Reading, Pa.- The documentary Which Way Home, an Academy Award nominee for best featuredocumentary, will be shown at Albright College on Wednesday, November 17, 2010, at 6 p.m. The film will be shown in Klein Lecture Hall, Center for the Arts, and is free and open to the public.
Directed by Rebecca Cammisa, Which Way Homechronicles the personal side of immigration through the eyes of children who face harrowing dangers with enormous courage and resourcefulness as they endeavor to make it to the U.S. on the tops of freight trains through Mexico.
The documentary will be introduced by Reading High School graduate Amelia Frank-Vitale, a 27-year-old graduate student at American University who has conducted extensive interviews with Central Americans traveling through Mexico in hopes of reaching the United States, and has taken the freight train journey herself.
A Skype link will allow students to ask questions and interact with people in a migrant center in Ciudad Ixtepec in the Oaxaca state of Mexico.
For more information on the documentary, visit http://www.whichwayhome.net/
For more information about the event or disabled assistance, please contact the College Relations Office at 610-921-7526. Klein Lecture Hall is located in the Center for the Arts on the Albright College campus at 13th & Bern Streets, Reading, Pa.

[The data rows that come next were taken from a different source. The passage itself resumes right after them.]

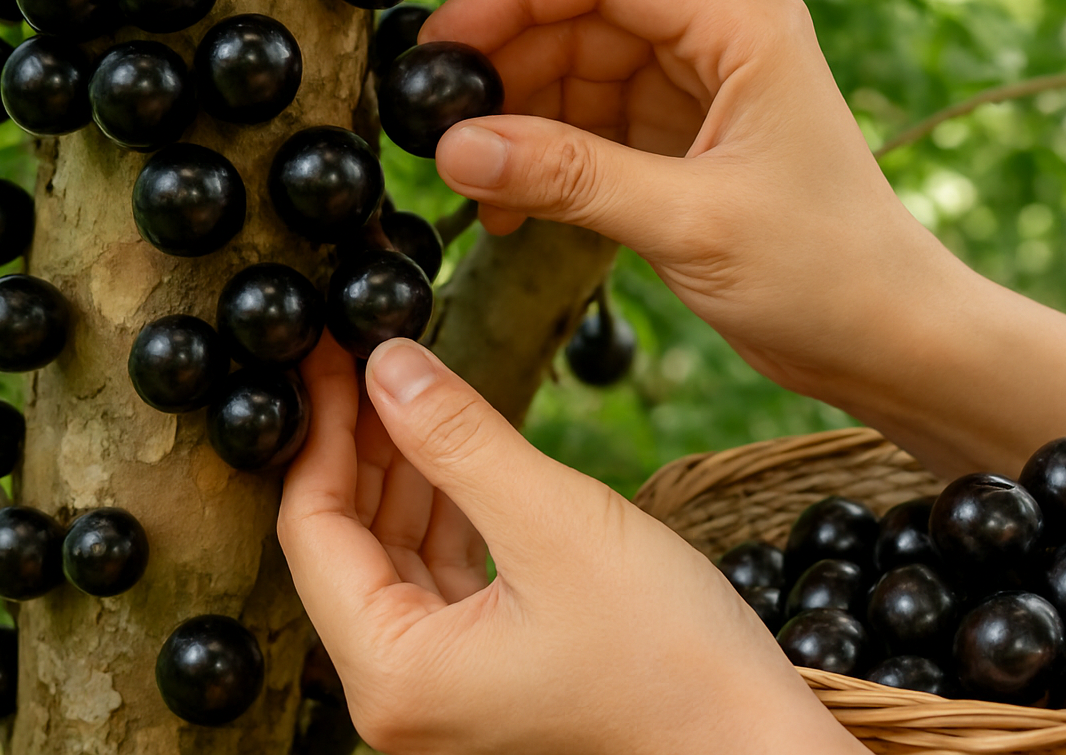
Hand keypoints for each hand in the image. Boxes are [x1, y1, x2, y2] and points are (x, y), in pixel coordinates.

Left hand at [279, 333, 862, 754]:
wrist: (752, 740)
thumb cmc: (668, 650)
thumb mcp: (553, 521)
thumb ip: (458, 439)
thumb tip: (384, 362)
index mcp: (396, 674)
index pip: (313, 533)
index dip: (320, 430)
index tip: (328, 350)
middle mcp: (401, 695)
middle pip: (346, 546)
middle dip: (359, 443)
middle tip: (370, 352)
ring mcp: (443, 691)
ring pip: (393, 558)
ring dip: (404, 472)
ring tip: (413, 384)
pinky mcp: (486, 676)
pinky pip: (439, 579)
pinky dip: (444, 511)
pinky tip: (456, 450)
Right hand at [423, 0, 972, 409]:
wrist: (890, 342)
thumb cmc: (824, 273)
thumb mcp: (688, 220)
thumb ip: (570, 177)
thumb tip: (455, 147)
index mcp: (743, 25)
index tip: (440, 45)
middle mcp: (722, 44)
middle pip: (583, 22)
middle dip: (507, 71)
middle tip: (437, 129)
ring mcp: (703, 97)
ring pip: (581, 79)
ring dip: (522, 126)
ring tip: (470, 184)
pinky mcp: (688, 149)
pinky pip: (597, 134)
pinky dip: (550, 164)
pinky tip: (508, 211)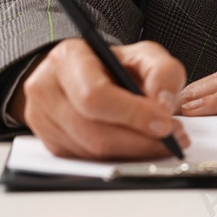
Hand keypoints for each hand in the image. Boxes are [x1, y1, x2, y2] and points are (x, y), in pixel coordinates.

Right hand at [12, 38, 190, 159]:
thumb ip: (162, 72)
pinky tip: (138, 146)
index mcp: (67, 59)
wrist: (86, 74)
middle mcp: (47, 89)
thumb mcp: (143, 55)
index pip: (94, 95)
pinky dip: (119, 158)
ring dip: (133, 152)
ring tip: (161, 142)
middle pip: (93, 131)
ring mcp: (44, 120)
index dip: (132, 114)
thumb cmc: (112, 64)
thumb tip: (163, 106)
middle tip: (172, 138)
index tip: (164, 123)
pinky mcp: (52, 145)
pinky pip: (88, 161)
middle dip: (139, 140)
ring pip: (92, 151)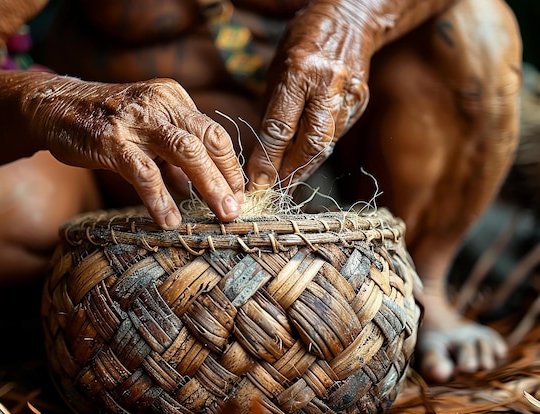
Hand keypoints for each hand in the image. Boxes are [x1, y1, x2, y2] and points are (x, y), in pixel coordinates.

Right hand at [25, 77, 243, 228]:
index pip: (214, 133)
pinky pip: (144, 173)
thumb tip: (198, 191)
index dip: (230, 167)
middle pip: (207, 140)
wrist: (54, 106)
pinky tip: (169, 220)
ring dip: (208, 186)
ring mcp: (136, 120)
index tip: (238, 195)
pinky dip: (161, 199)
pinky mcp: (111, 140)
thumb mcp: (147, 131)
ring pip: (185, 152)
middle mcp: (160, 104)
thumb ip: (173, 159)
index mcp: (174, 100)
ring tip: (219, 214)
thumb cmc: (107, 122)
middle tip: (236, 210)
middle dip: (227, 178)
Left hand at [246, 2, 371, 187]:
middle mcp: (327, 83)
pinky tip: (307, 163)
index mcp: (299, 70)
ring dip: (305, 168)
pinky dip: (319, 151)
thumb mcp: (278, 66)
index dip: (267, 159)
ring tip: (289, 184)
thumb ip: (273, 107)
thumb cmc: (304, 40)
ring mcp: (349, 93)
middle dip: (291, 172)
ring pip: (326, 143)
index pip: (279, 126)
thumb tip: (264, 150)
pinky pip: (337, 135)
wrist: (351, 18)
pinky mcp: (361, 101)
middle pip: (309, 142)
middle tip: (275, 191)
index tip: (256, 182)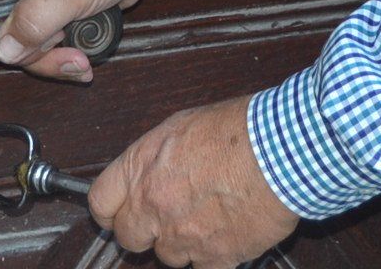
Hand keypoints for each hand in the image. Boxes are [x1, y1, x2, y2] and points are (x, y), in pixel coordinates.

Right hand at [0, 0, 149, 82]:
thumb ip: (30, 23)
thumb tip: (5, 51)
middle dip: (25, 55)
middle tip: (57, 50)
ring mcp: (33, 2)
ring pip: (23, 47)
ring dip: (51, 59)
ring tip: (80, 57)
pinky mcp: (55, 14)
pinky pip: (47, 46)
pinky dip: (64, 56)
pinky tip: (85, 55)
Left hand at [89, 95, 297, 266]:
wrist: (280, 152)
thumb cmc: (239, 130)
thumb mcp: (183, 126)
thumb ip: (157, 156)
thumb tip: (151, 170)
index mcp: (141, 167)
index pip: (100, 202)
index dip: (109, 210)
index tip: (116, 214)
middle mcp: (153, 205)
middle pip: (127, 237)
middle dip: (143, 230)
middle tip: (163, 219)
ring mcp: (182, 236)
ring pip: (166, 256)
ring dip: (181, 243)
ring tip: (206, 218)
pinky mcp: (214, 257)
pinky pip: (202, 268)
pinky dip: (212, 256)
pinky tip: (227, 234)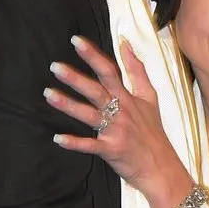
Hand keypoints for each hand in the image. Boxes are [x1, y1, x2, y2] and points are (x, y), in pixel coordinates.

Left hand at [45, 36, 193, 207]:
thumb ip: (137, 70)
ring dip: (68, 105)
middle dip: (75, 78)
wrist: (161, 166)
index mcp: (128, 97)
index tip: (76, 41)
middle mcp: (121, 111)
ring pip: (89, 115)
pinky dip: (75, 143)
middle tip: (55, 66)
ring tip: (48, 94)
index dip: (93, 55)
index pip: (109, 71)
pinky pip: (90, 145)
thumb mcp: (150, 97)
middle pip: (96, 90)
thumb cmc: (152, 131)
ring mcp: (115, 131)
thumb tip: (125, 44)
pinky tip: (58, 138)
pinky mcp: (111, 150)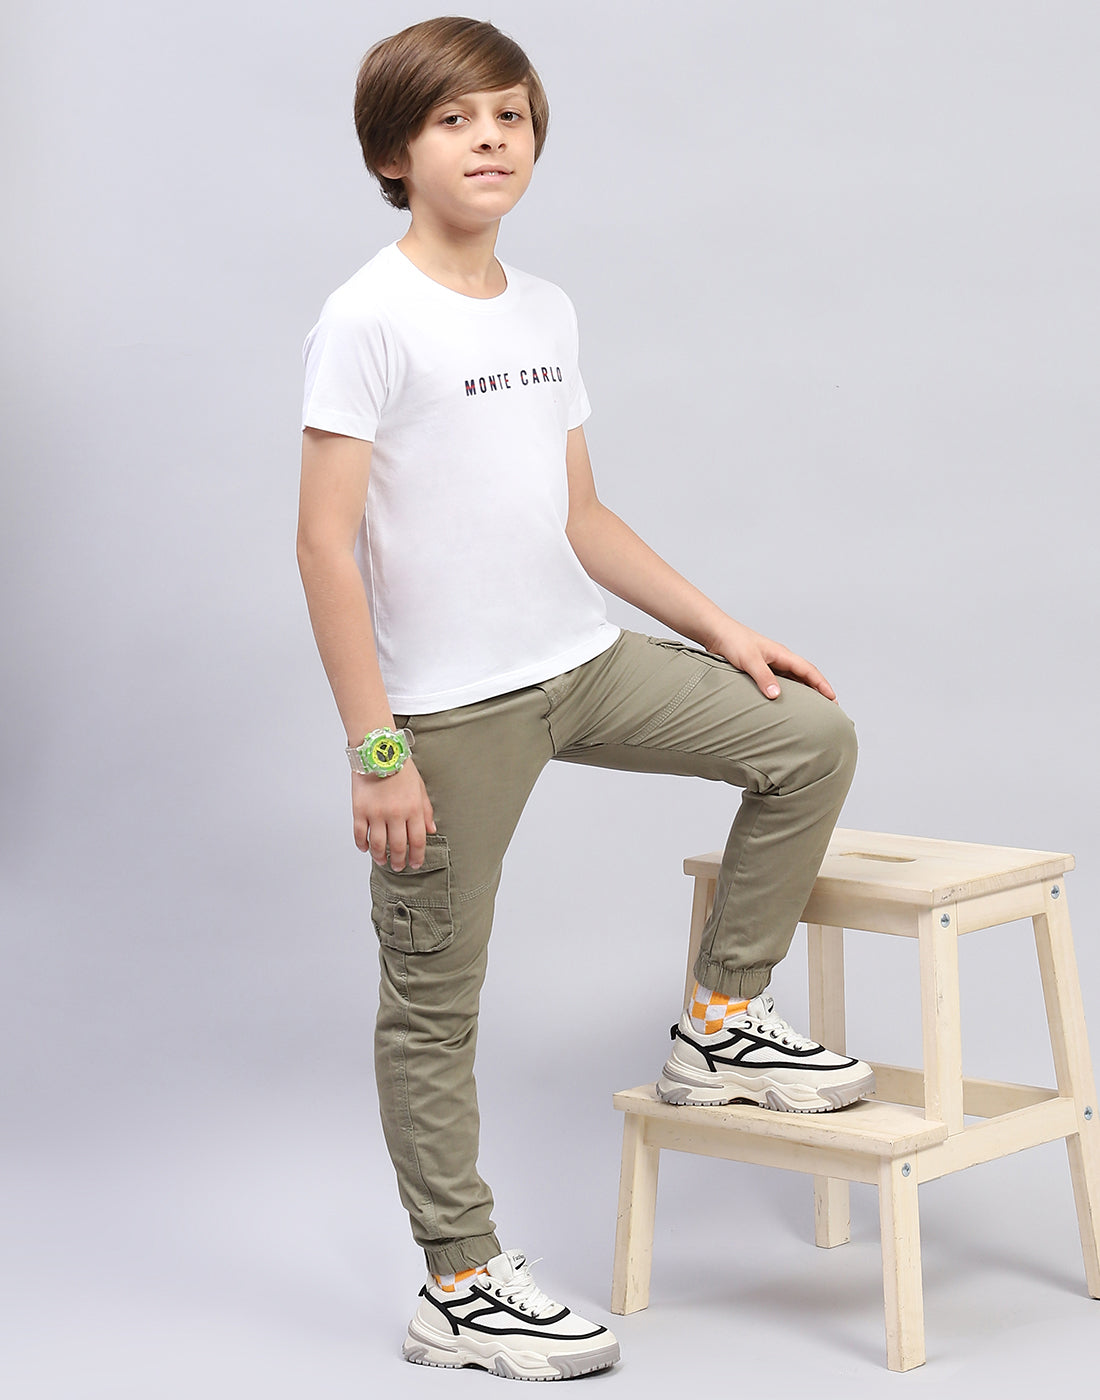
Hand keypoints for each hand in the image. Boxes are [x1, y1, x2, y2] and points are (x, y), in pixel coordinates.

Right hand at [352, 758, 436, 869]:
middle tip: (399, 867)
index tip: (415, 864)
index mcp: (413, 808)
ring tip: (382, 861)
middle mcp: (396, 814)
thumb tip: (431, 830)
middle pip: (398, 846)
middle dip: (399, 861)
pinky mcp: (360, 810)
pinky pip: (360, 834)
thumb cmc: (400, 767)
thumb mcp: (420, 787)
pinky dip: (362, 844)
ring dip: (380, 857)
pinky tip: (365, 848)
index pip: (417, 841)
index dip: (417, 856)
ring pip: (378, 844)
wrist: (378, 751)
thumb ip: (426, 810)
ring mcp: (376, 813)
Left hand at [705, 617, 837, 702]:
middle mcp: (779, 658)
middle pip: (804, 676)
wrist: (716, 633)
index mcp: (782, 654)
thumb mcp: (749, 660)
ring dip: (803, 691)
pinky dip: (787, 691)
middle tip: (829, 707)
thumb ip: (763, 677)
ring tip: (811, 708)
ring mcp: (770, 664)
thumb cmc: (733, 641)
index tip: (832, 698)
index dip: (822, 684)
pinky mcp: (760, 669)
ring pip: (793, 679)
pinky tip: (786, 701)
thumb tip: (776, 695)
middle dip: (818, 690)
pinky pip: (779, 681)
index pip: (808, 670)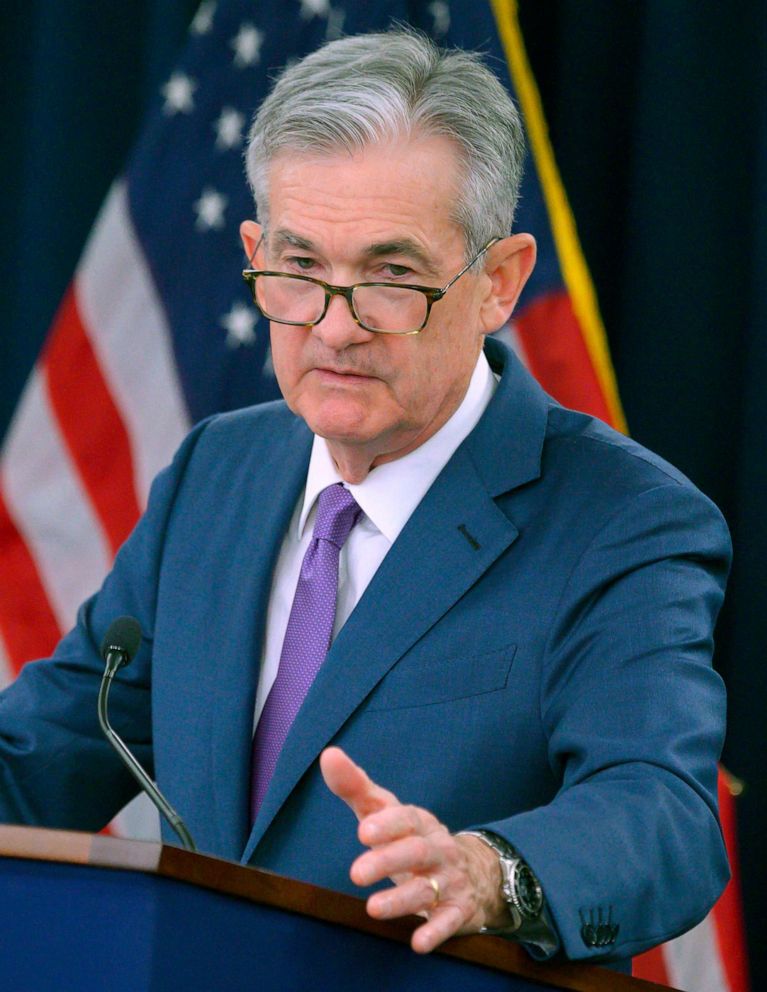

Founded in 1856, Albright College is a nationally ranked, private college with a rigorous liberal arts curriculum with an interdisciplinary focus. The College’s hallmarks are connecting fields of learning, collaborative teaching and learning, and a flexible curriculum that allows students to create an individualized education. Two-thirds of students graduate with dual/individualized majors in more than 200 different combinations. Albright enrolls about 1,660 undergraduates in traditional programs, another 500 adult students in accelerated degree programs, and 100 students in the master’s program in education. Albright College is located in Reading, Pennsylvania, about 60 miles west of Philadelphia.